🤖 AI Summary
Machine learning–driven compiler optimization is hindered by the scarcity of large-scale, high-quality polyhedral program performance datasets, resulting in prohibitively expensive data generation and poor experimental reproducibility. To address this, we introduce the first publicly available, ultra-large-scale polyhedral program performance dataset.
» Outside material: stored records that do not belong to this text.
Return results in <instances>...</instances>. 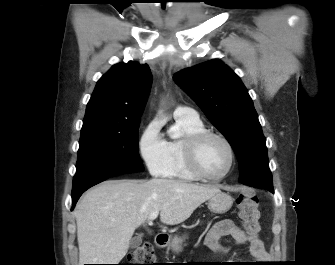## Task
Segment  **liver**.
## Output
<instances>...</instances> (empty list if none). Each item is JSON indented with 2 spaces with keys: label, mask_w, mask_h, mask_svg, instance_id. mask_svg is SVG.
<instances>
[{
  "label": "liver",
  "mask_w": 335,
  "mask_h": 265,
  "mask_svg": "<svg viewBox=\"0 0 335 265\" xmlns=\"http://www.w3.org/2000/svg\"><path fill=\"white\" fill-rule=\"evenodd\" d=\"M220 189L183 181L109 180L89 190L75 208L79 265L118 264L136 228L154 211L167 225L187 220Z\"/></svg>",
  "instance_id": "liver-1"
}]
</instances>
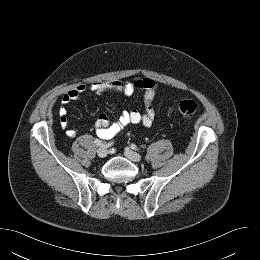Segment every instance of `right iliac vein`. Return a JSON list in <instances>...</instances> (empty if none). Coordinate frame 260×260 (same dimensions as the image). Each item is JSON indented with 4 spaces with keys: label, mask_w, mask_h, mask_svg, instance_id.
<instances>
[{
    "label": "right iliac vein",
    "mask_w": 260,
    "mask_h": 260,
    "mask_svg": "<svg viewBox=\"0 0 260 260\" xmlns=\"http://www.w3.org/2000/svg\"><path fill=\"white\" fill-rule=\"evenodd\" d=\"M107 154H108V151H107L106 148H103V147H102V148H99V149L97 150V155H98L100 158L106 157Z\"/></svg>",
    "instance_id": "1"
}]
</instances>
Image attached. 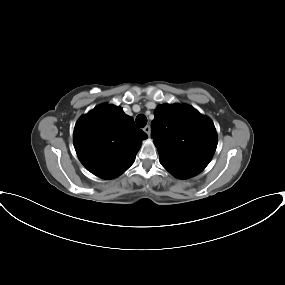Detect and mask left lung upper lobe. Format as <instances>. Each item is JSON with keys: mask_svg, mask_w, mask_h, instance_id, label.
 I'll return each instance as SVG.
<instances>
[{"mask_svg": "<svg viewBox=\"0 0 285 285\" xmlns=\"http://www.w3.org/2000/svg\"><path fill=\"white\" fill-rule=\"evenodd\" d=\"M151 137L161 162L201 172L217 147L213 122L189 105L163 104L154 111Z\"/></svg>", "mask_w": 285, "mask_h": 285, "instance_id": "1", "label": "left lung upper lobe"}]
</instances>
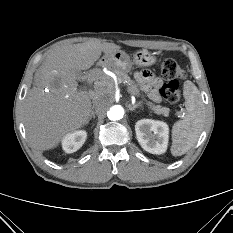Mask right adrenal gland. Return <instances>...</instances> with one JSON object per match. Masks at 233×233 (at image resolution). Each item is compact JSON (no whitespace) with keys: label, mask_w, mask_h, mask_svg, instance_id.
<instances>
[{"label":"right adrenal gland","mask_w":233,"mask_h":233,"mask_svg":"<svg viewBox=\"0 0 233 233\" xmlns=\"http://www.w3.org/2000/svg\"><path fill=\"white\" fill-rule=\"evenodd\" d=\"M92 118H93V119H95V112H94V111H92V112H91V115H90L89 121H90Z\"/></svg>","instance_id":"2a0ac1e0"}]
</instances>
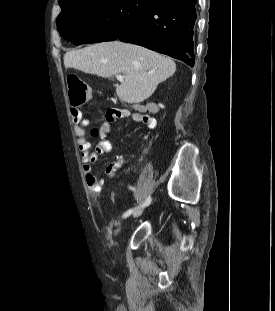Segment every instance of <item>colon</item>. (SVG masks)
Returning a JSON list of instances; mask_svg holds the SVG:
<instances>
[{
	"label": "colon",
	"instance_id": "obj_1",
	"mask_svg": "<svg viewBox=\"0 0 275 311\" xmlns=\"http://www.w3.org/2000/svg\"><path fill=\"white\" fill-rule=\"evenodd\" d=\"M68 86L70 89V102L73 108L83 106L90 99V88L77 76H70L68 78ZM114 116L113 110L107 112V118L111 121L114 119Z\"/></svg>",
	"mask_w": 275,
	"mask_h": 311
}]
</instances>
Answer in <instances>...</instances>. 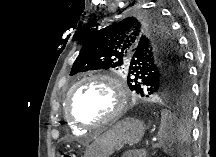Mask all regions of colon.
<instances>
[{"instance_id":"1","label":"colon","mask_w":216,"mask_h":157,"mask_svg":"<svg viewBox=\"0 0 216 157\" xmlns=\"http://www.w3.org/2000/svg\"><path fill=\"white\" fill-rule=\"evenodd\" d=\"M63 157H71V156H69V155H65V156H63Z\"/></svg>"}]
</instances>
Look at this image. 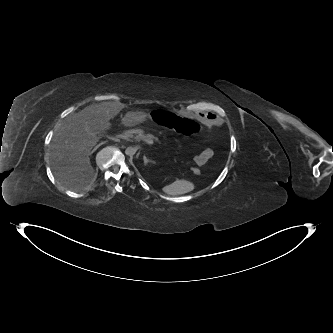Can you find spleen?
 <instances>
[{
  "mask_svg": "<svg viewBox=\"0 0 333 333\" xmlns=\"http://www.w3.org/2000/svg\"><path fill=\"white\" fill-rule=\"evenodd\" d=\"M193 189L194 184L187 180H176L162 188L163 192L172 196L182 195L191 192Z\"/></svg>",
  "mask_w": 333,
  "mask_h": 333,
  "instance_id": "1",
  "label": "spleen"
}]
</instances>
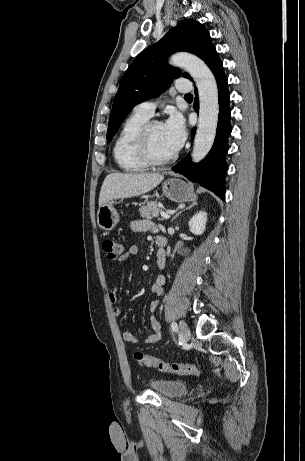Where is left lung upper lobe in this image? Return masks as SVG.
Returning <instances> with one entry per match:
<instances>
[{
	"mask_svg": "<svg viewBox=\"0 0 305 461\" xmlns=\"http://www.w3.org/2000/svg\"><path fill=\"white\" fill-rule=\"evenodd\" d=\"M178 51L193 53L208 66L218 55L206 28L192 19L181 21L159 42L141 52L122 77L114 98L107 131L108 142L134 106L157 97L173 79L180 76L181 71L167 62L168 56ZM183 76L192 80L187 73Z\"/></svg>",
	"mask_w": 305,
	"mask_h": 461,
	"instance_id": "left-lung-upper-lobe-1",
	"label": "left lung upper lobe"
}]
</instances>
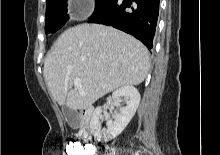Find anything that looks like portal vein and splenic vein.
<instances>
[{"label":"portal vein and splenic vein","instance_id":"obj_1","mask_svg":"<svg viewBox=\"0 0 220 155\" xmlns=\"http://www.w3.org/2000/svg\"><path fill=\"white\" fill-rule=\"evenodd\" d=\"M73 82H74V86L79 89L80 93L82 95H85L84 91L82 90L81 80L79 78H75Z\"/></svg>","mask_w":220,"mask_h":155}]
</instances>
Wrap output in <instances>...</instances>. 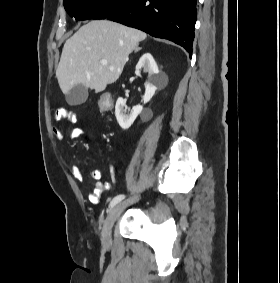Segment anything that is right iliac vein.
Returning <instances> with one entry per match:
<instances>
[{
    "label": "right iliac vein",
    "instance_id": "1",
    "mask_svg": "<svg viewBox=\"0 0 280 283\" xmlns=\"http://www.w3.org/2000/svg\"><path fill=\"white\" fill-rule=\"evenodd\" d=\"M141 196H136L128 201H124L122 203H119L116 205L108 214L102 230V244L104 247H109L112 243L111 240V230L116 222V220L119 218L121 213L124 211V209L129 206L130 204L136 203L140 200Z\"/></svg>",
    "mask_w": 280,
    "mask_h": 283
}]
</instances>
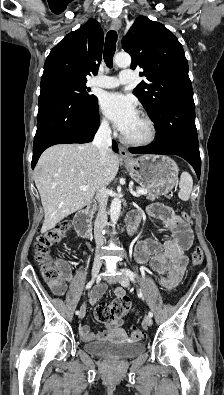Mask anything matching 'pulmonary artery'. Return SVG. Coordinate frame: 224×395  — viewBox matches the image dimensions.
Instances as JSON below:
<instances>
[{
    "mask_svg": "<svg viewBox=\"0 0 224 395\" xmlns=\"http://www.w3.org/2000/svg\"><path fill=\"white\" fill-rule=\"evenodd\" d=\"M134 79L133 71L129 69L122 70L118 77L99 76L92 81V85L100 88H115L119 85L128 84Z\"/></svg>",
    "mask_w": 224,
    "mask_h": 395,
    "instance_id": "obj_1",
    "label": "pulmonary artery"
}]
</instances>
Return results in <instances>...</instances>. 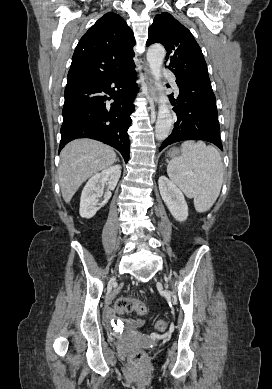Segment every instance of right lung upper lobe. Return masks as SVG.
Wrapping results in <instances>:
<instances>
[{"label": "right lung upper lobe", "instance_id": "cb5924a9", "mask_svg": "<svg viewBox=\"0 0 272 389\" xmlns=\"http://www.w3.org/2000/svg\"><path fill=\"white\" fill-rule=\"evenodd\" d=\"M134 45L133 32L124 19L106 13L80 39L67 82L97 77L133 61Z\"/></svg>", "mask_w": 272, "mask_h": 389}]
</instances>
Leveraging synthetic program generation, we construct 220,000 structurally diverse polyhedral programs; apply semantics-preserving transformation sequences—including fusion, skewing, tiling, and parallelization—and measure their empirical execution times, yielding a dataset of 28 million labeled samples. This dataset substantially lowers the barrier to developing learned cost models and automated scheduling algorithms, supports diverse model training and benchmarking, improves experimental efficiency and result comparability, and establishes foundational infrastructure for data-driven compiler optimization.
📝 Abstract
The advancement of machine learning for compiler optimization, particularly within the polyhedral model, is constrained by the scarcity of large-scale, public performance datasets. This data bottleneck forces researchers to undertake costly data generation campaigns, slowing down innovation and hindering reproducible research learned code optimization. To address this gap, we introduce LOOPerSet, a new public dataset containing 28 million labeled data points derived from 220,000 unique, synthetically generated polyhedral programs. Each data point maps a program and a complex sequence of semantics-preserving transformations (such as fusion, skewing, tiling, and parallelism)to a ground truth performance measurement (execution time). The scale and diversity of LOOPerSet make it a valuable resource for training and evaluating learned cost models, benchmarking new model architectures, and exploring the frontiers of automated polyhedral scheduling. The dataset is released under a permissive license to foster reproducible research and lower the barrier to entry for data-driven compiler optimization.